There have been an alarming number of deaths in the ME/CFS Community recently (see Losses in the Community for more information). I don’t personally know any of these people, but every time I hear of another death, I take a moment to reflect on the senseless loss it represents and the pain and anguish it causes us all, to say nothing of the pain and suffering to that person’s loved ones who have probably struggled and hoped for years to find a cure, or at the very least, some relief for their ailing loved one.
And of course it’s not the ME/CFS community alone that sees these dramatic losses to it’s numbers. Every week someone announces the death of a member in one of my EDS or pain support groups or someone posts a suicide note and is never heard from again. If it’s not the illness itself shrinking our numbers, it’s the utter desperation of going years without proper treatments and care, sometimes without the assistance and support of loved ones.
I can’t help but reply to such posts, whether I know the person or not, whether or not there are already 100 other comments. I know I’m supposed to be an old hand at this. I should be strong, but I can’t help but cry every time as I type out pleading lines of carefully thought out text that I’m sure gets lost among dozens of other replies. It changes me for days after, as I dwell on the devastating emptiness, the hopelessness, the strange sense it begins to make when you’ve gotten to the point of a fully formed plan.
I begin to worry about the friends and allies I’ve come to love and depend on for emotional and moral support and how much it would hurt if they were next, be it suicide or illness related. It’s almost enough to make me want to shut off my cell phone, crawl back into my bed and never approach the Internet again. Almost.
It’s tempting to insulate myself from all this loss, all this death which only reminds me of the fragility and brevity of my own life, reminds me of the many times I have planned for my own demise and risks putting me back on that terrifying island of loneliness.
But that’s just it. Without the few real, compatible, loving friends I have managed to cobble together from the support groups I frequent and my blog interactions, there is little chance I would have survived this long. Every last friend I have is a chronically ill disabled person I met on the internet. All of my other ‘friends’ and my entire family got tired of waiting for me to get better a long time ago and moved on with their lives. My chronically ill crew are my entire support system outside of my husband and I’m not ashamed to say I need them desperately.
We need each other. Whether you are almost completely alone like myself or you have a family full of Florence Nightingale’s, you more than likely do, too. Nobody truly understands what it is to go through a thing until they have. We need commiseration, camaraderie. We need to be able to speak with someone who already knows our language and feels the same rhythms we do. Will we always have the same experiences, symptoms, motivations or goals? Will we always be compatible? Of course not. But we all have common ground from which to begin, that of being relegated to a marginalized, largely misunderstood and mistreated group within society all based on something we have no control over.
That’s why we have to fight for one another, support each other, reach out to each other, lend the support we have to give. My body may be basically worthless and I wouldn’t count on me to remember much, but I know how to listen, offer comfort, provide resources and do research, distract with jokes and stories, so those are some of the things I set out to do.
Still, I feel like I can do more. So I want to make it known right now I’m pretty much always available (unless my symptoms have utterly skyrocketed) and willing to talk to anyone, whether you know me or not. PM me on the FB page, fill out the contact form, or DM me on Twitter and just say “Hey, Cap. I could really use a friend today,” or “could you help me connect with some people who also have _____,” and I’m your woman, within reason of course 🙂 but rest assured, I won’t judge. I’ve been there too many times before myself.

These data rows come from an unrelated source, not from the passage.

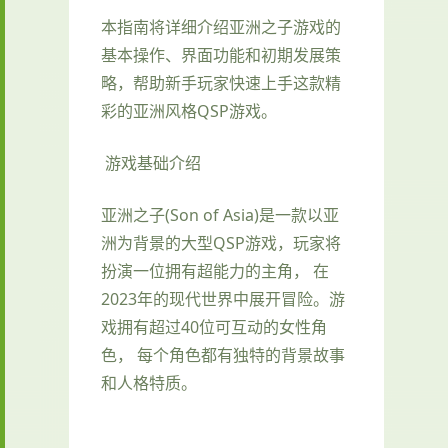
本指南将详细介绍亚洲之子游戏的
基本操作、界面功能和初期发展策
略，帮助新手玩家快速上手这款精
彩的亚洲风格QSP游戏。
游戏基础介绍
亚洲之子(Son of Asia)是一款以亚
洲为背景的大型QSP游戏，玩家将
扮演一位拥有超能力的主角， 在
2023年的现代世界中展开冒险。游
戏拥有超过40位可互动的女性角
色， 每个角色都有独特的背景故事
和人格特质。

If nothing else, know that I have had a complete plan, down to who, what, when, where and how. If I had gone through with it when I wanted to, I never would have seen the day I managed to drag myself out of bed again and decided that this life is indeed worth living again, despite how very difficult each day still is. I truly believe that every day that I live is another day that I have won against this disease, as it gives me yet one more day to get a step closer to finding a satisfactory level of recovery.